Miyazu festival's tasty attraction
Traditional treats at Japanese celebrationSALLY KIDSON
Nelson's long-running Cherry Blossom Festival which celebrates Japanese culture is back this Sunday.
The annual event is timed to coincide with the blooming of the delicate blossom in Nelson's Miyazu Park.
This year the Nelson Japanese Society will also put on demonstration of making sticky rice cake or mochitsuki at the festival.
Mochi, or pounded rice cake, is traditionally eaten at New Year which is in the dark depths of winter in Japan.
Yumiko Uda said the group had decided to do something different this year.
It usually held demonstrations of the Tea Ceremony at the annual event.
Yumiko said that though tea ceremony was a famous part of Japanese culture it was quite a reserved and polite event.
The group had decided it would be a good idea to try the mochi making because it was more casual, more energetic and more like an event that would be held at a Japanese festival.She said it was fun and a bit more like a performance. There was a mochitsuki demonstration at the first Nelson Japan festival in 1997. Yumiko said there would also be a chance for the public to sample mochi.
The 12th Cherry Blossom Festival celebrates 37 years of sister city friendship with Miyazu, Japan.
It is organised by Nelson Miyazu Sister City Association and Nelson Japanese Society. Dan Tipping will MC the event.

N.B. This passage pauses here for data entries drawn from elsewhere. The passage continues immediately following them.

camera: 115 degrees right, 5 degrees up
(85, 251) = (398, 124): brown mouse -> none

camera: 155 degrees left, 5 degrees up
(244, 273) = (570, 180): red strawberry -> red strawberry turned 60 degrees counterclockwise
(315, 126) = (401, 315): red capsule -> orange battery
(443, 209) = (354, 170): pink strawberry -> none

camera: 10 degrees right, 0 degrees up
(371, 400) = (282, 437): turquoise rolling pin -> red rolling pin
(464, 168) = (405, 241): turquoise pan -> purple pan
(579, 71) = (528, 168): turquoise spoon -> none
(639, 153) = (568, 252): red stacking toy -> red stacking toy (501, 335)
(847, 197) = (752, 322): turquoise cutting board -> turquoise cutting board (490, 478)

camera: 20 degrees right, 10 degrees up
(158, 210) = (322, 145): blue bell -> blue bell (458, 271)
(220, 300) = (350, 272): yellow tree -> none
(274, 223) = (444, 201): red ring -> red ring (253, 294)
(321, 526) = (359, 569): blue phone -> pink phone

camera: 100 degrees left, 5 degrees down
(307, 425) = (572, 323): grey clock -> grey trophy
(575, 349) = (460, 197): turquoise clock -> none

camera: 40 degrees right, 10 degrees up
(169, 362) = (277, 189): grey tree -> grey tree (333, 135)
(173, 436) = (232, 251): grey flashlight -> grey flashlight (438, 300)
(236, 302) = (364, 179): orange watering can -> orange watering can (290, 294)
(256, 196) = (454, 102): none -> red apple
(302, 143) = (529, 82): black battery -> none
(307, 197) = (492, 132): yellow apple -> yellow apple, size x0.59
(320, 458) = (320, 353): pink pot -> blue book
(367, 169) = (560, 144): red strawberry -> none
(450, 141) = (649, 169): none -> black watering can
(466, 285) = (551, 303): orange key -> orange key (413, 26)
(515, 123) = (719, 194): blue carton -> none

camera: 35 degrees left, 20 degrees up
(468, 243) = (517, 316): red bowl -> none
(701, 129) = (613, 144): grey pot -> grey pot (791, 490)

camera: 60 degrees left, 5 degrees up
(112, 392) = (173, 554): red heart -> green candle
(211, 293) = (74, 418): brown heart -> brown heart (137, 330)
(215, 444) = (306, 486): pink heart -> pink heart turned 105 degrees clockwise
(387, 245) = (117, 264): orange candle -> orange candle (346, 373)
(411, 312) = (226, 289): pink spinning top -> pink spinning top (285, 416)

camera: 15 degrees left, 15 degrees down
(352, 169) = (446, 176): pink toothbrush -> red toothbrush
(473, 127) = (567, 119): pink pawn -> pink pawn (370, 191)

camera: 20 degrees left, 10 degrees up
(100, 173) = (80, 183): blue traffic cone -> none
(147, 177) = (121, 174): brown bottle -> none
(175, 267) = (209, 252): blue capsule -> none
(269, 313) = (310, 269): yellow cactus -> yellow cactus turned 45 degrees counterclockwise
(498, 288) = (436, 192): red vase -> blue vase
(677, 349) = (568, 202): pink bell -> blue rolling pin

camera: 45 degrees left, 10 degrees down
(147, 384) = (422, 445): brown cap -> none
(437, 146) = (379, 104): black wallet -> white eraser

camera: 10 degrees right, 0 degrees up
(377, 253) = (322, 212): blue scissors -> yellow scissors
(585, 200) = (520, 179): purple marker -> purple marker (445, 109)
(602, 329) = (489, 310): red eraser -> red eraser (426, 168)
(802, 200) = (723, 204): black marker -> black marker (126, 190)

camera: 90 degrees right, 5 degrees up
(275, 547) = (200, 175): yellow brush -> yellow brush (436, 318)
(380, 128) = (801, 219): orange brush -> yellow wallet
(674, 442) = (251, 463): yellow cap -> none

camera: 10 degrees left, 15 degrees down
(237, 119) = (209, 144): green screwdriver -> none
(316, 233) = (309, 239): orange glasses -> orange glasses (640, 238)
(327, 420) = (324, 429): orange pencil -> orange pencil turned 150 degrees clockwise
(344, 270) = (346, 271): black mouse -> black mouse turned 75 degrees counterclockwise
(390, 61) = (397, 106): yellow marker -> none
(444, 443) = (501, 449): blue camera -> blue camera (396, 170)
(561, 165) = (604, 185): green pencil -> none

Nelson Japanese Society president Yukiyasu Uda said those who wanted to experience Japanese culture and food should come along. It would also be a chance to hopefully enjoy the cherry blossom, which was in full bloom at last year's event.
There would be a number of different food stalls at the event.
Numbers attending the event continued to grow and last year between 2000 to 3000 people attended.
Yukiyasu said there were about 200 people registered in the Nelson Japanese Society, but there were more Japanese people living in the region.
The blooming of the cherry blossom is an important event in Japan and eagerly anticipated each year, with updates on its arrival and spread up the Japanese archipelago broadcast with nightly forecasts on TV.
People meet and hold gatherings and picnics under the cherry blossom, or sakura, called cherry blossom viewing parties or hanami.
The festival runs from 11.30am to 2pm at Nelson's Miyazu Park on Atawhai Drive.
A number of different events are planned for the Nelson Cherry Blossom Festival:
11:30am: The festival opens with a performance by Rai Jin Taiko Drummers and speech by Mayor Aldo Miccio. The drummers will perform until noon.
Noon: Akiko Miyamoto and Roger Sanders will present a puppet show of a traditional Japanese folktale- Momotaro, Peach Boy. This is followed by Mochitsuki, pounding the rice
12:40pm: the public can watch the Kendo club Shoshin Kendo carry out a display of sparring with bamboo swords.
1pm: Akiko Crowther, Master Calligrapher and students present Big Brush Calligraphy.
1:15pm: Seido Karate will undertake their annual demonstration, which festival organisers say is their only public display. After the karate demonstration the Rai Jin Drummers will close the performance part of the festival with a repeat of their earlier items.